Recorded information:
—————

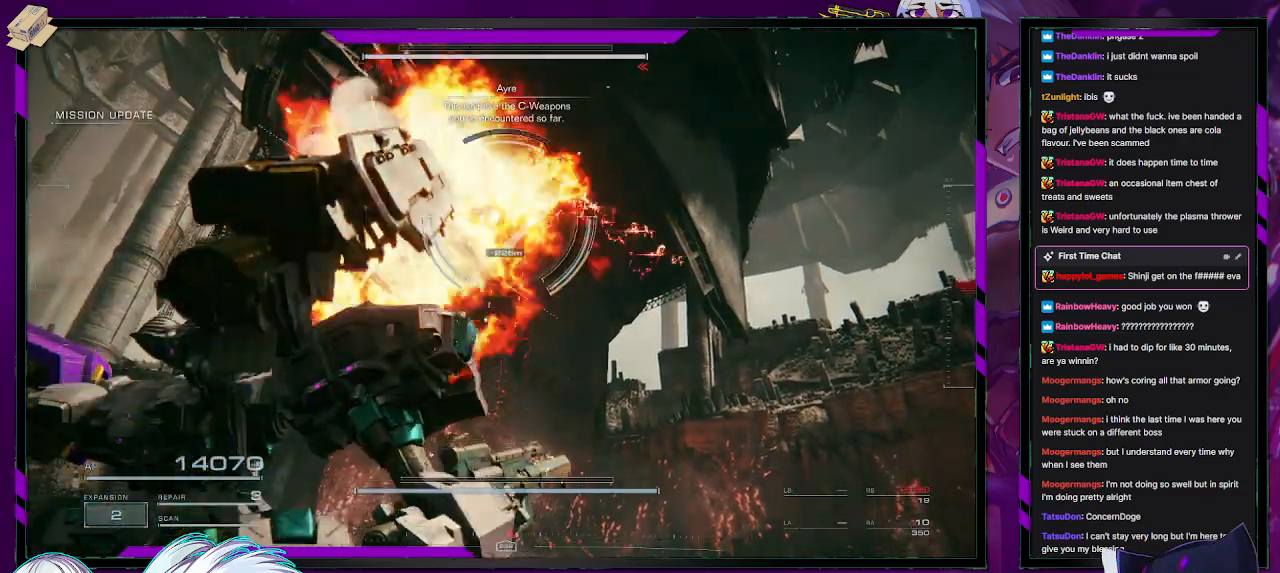
{"buttons": ["X", "R2"], "left_stick": "left", "right_stick": "center", "events": [[33, "R1", "up"], [33, "left_stick", "left"], [383, "X", "down"]]}
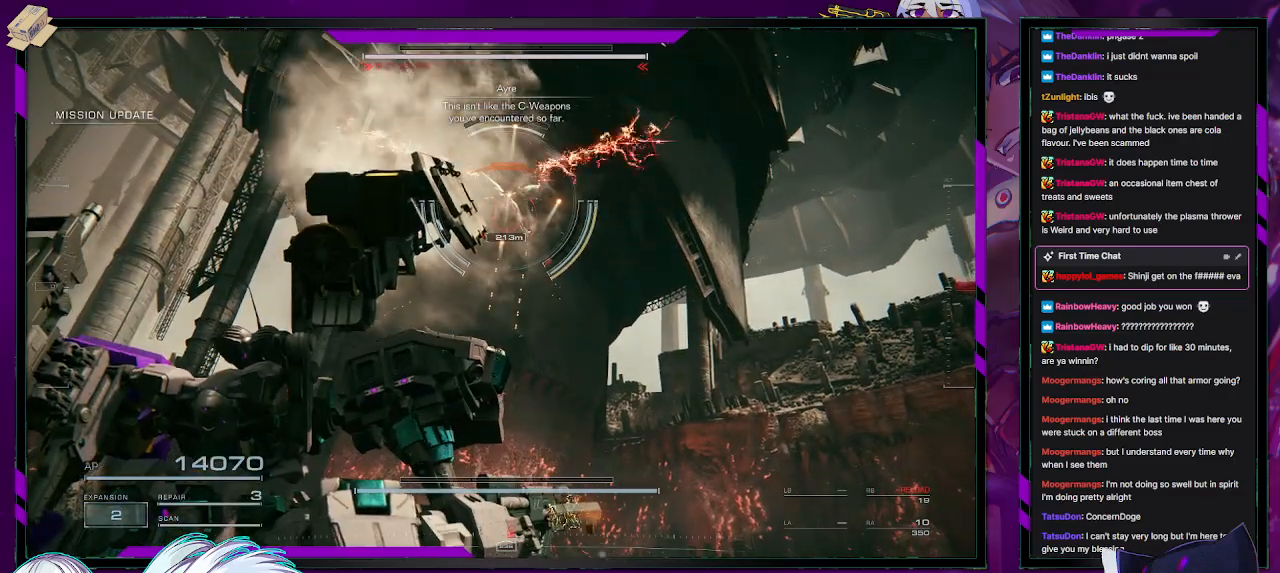
{"buttons": ["R2"], "left_stick": "left", "right_stick": "center", "events": [[33, "X", "up"]]}
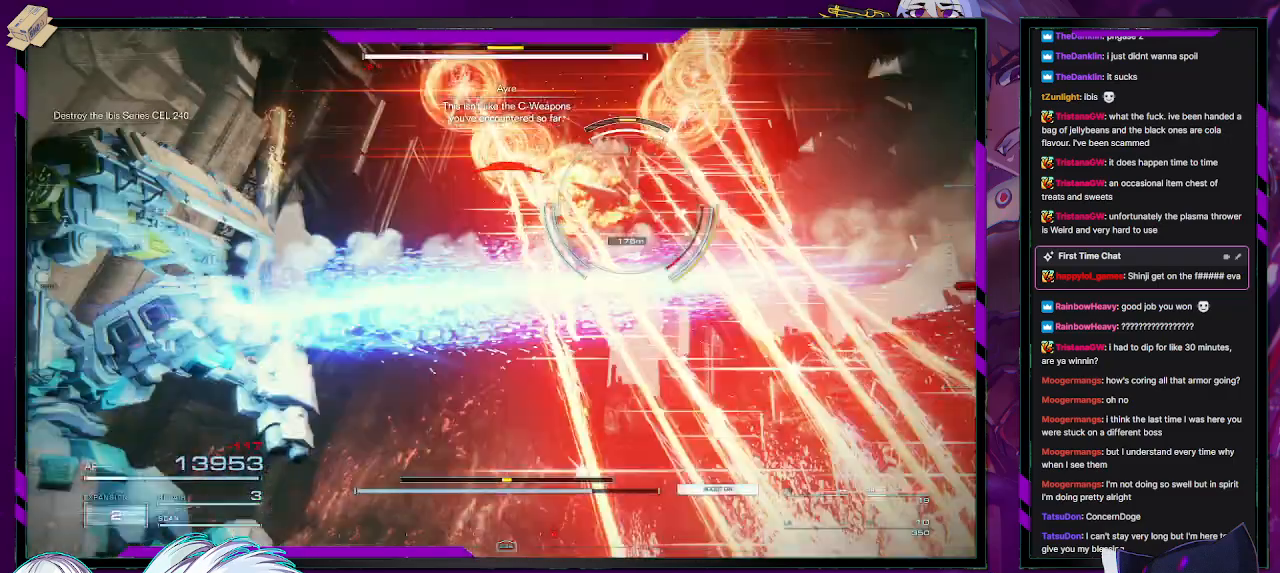
{"buttons": [], "left_stick": "left", "right_stick": "center", "events": [[67, "right_stick", "right"], [417, "R2", "up"], [483, "right_stick", "center"]]}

—————

Exercise instructions: Please print all the data above word for word. Pictures should not appear in the copy.

Task result:
{"buttons": ["X", "R2"], "left_stick": "left", "right_stick": "center", "events": [[33, "R1", "up"], [33, "left_stick", "left"], [383, "X", "down"]]}
{"buttons": ["R2"], "left_stick": "left", "right_stick": "center", "events": [[33, "X", "up"]]}
{"buttons": [], "left_stick": "left", "right_stick": "center", "events": [[67, "right_stick", "right"], [417, "R2", "up"], [483, "right_stick", "center"]]}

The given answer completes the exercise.